* _YOUR ASSIGNMENT_
Below are some records. Output the lines from the first one through the line that holds "Профессиональное обучение", exactly as written, with no pictures.

-.-.-

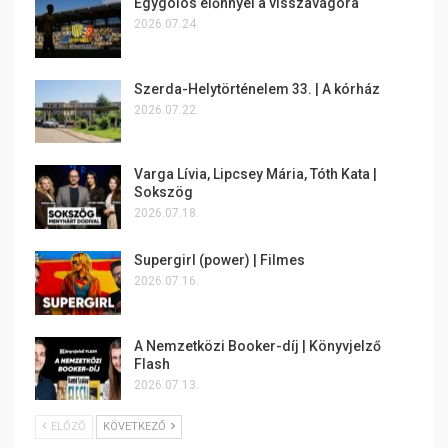
Egygólos előnnyel a visszavágóra
2026.07.24.
Szerda-Helytörténelem 33. | A kórház
2026.07.22.
Varga Lívia, Lipcsey Mária, Tóth Kata |
Sokszög
2026.07.18.
Supergirl (power) | Filmes
2026.07.16.
A Nemzetközi Booker-díj | Könyvjelző
Flash
2026.07.13.
ELŐZŐ
KÖVETKEZŐ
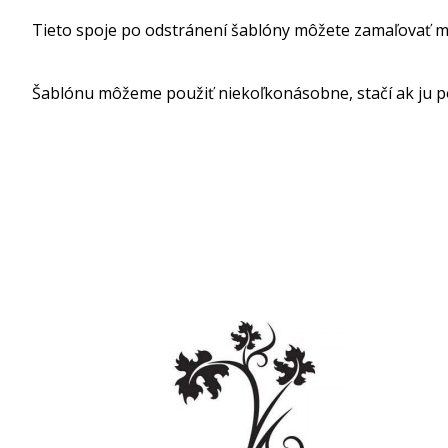
Tieto spoje po odstránení šablóny môžete zamaľovať m
Šablónu môžeme použiť niekoľkonásobne, stačí ak ju p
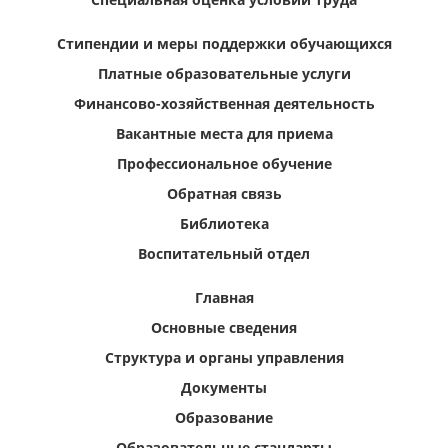
Стипендии и меры поддержки обучающихся
Платные образовательные услуги
Финансово-хозяйственная деятельность
Вакантные места для приема
Профессиональное обучение
Обратная связь
Библиотека
Воспитательный отдел
Главная
Основные сведения
Структура и органы управления
Документы
Образование
Образовательные стандарты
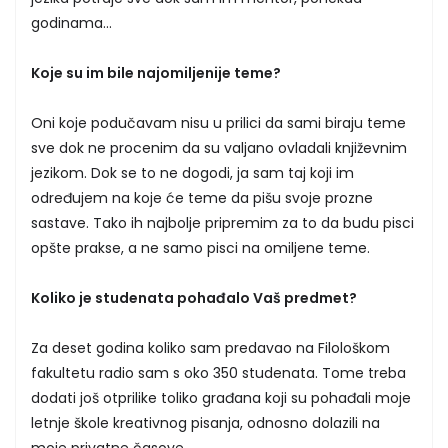
godinama...
Koje su im bile najomiljenije teme?
Oni koje podučavam nisu u prilici da sami biraju teme
sve dok ne procenim da su valjano ovladali književnim
jezikom. Dok se to ne dogodi, ja sam taj koji im
određujem na koje će teme da pišu svoje prozne
sastave. Tako ih najbolje pripremim za to da budu pisci
opšte prakse, a ne samo pisci na omiljene teme.
Koliko je studenata pohađalo Vaš predmet?
Za deset godina koliko sam predavao na Filološkom
fakultetu radio sam s oko 350 studenata. Tome treba
dodati još otprilike toliko građana koji su pohađali moje
letnje škole kreativnog pisanja, odnosno dolazili na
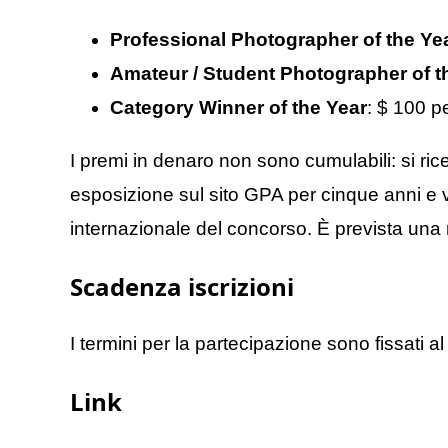
Professional Photographer of the Ye
Amateur / Student Photographer of t
Category Winner of the Year
: $ 100 p
I premi in denaro non sono cumulabili: si ricev
esposizione sul sito GPA per cinque anni e vi
internazionale del concorso. È prevista una 
Scadenza iscrizioni
I termini per la partecipazione sono fissati a
Link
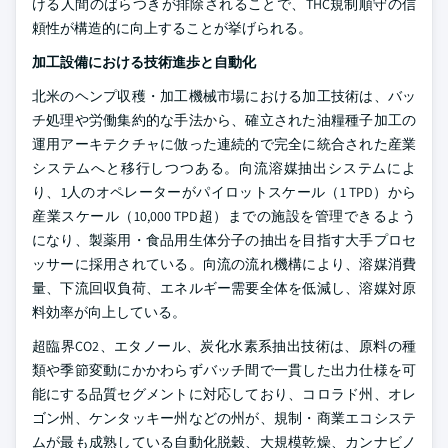
ける人間のばらつきが排除されることで、THC規制順守の信
頼性が構造的に向上することが挙げられる。
加工設備における技術進歩と自動化
北米のヘンプ収穫・加工機械市場における加工技術は、バッ
チ処理や労働集約的な手法から、確立された油糧種子加工の
運用アーキテクチャに倣った連続的で完全に統合された産業
システムへと移行しつつある。向流溶媒抽出システムによ
り、1人のオペレーターがパイロットスケール（1 TPD）から
産業スケール（10,000 TPD超）までの施設を管理できるよう
になり、製薬用・食品用生体分子の抽出を目指す大手プロセ
ッサーに採用されている。向流の流れ機構により、溶媒消費
量、下流回収負荷、エネルギー需要全体を低減し、溶媒対原
料効率が向上している。
超臨界CO2、エタノール、炭化水素系抽出技術は、原料の種
類や季節変動にかかわらずバッチ間で一貫した出力仕様を可
能にする品質セグメントに対応しており、コロラド州、オレ
ゴン州、ケンタッキー州などの州が、規制・商業エコシステ
ムが最も成熟している自動化脱穀、大規模乾燥、カンナビノ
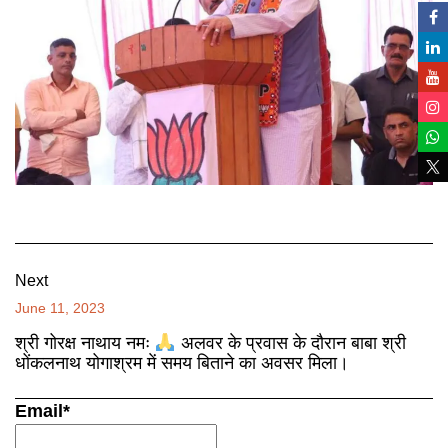
Next
June 11, 2023
श्री गोरक्ष नाथाय नमः
अलवर के प्रवास के दौरान बाबा श्री
धोंकलनाथ योगाश्रम में समय बिताने का अवसर मिला।
Email*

-.-.-

* _RESULT_
Egygólos előnnyel a visszavágóra
2026.07.24.
Szerda-Helytörténelem 33. | A kórház
2026.07.22.
Varga Lívia, Lipcsey Mária, Tóth Kata |
Sokszög
2026.07.18.
Supergirl (power) | Filmes
2026.07.16.
A Nemzetközi Booker-díj | Könyvjelző
Flash
2026.07.13.
ELŐZŐ
KÖVETKEZŐ
Tieto spoje po odstránení šablóny môžete zamaľovať m
Šablónu môžeme použiť niekoľkonásobne, stačí ak ju p
Стипендии и меры поддержки обучающихся
Платные образовательные услуги
Финансово-хозяйственная деятельность
Вакантные места для приема
Профессиональное обучение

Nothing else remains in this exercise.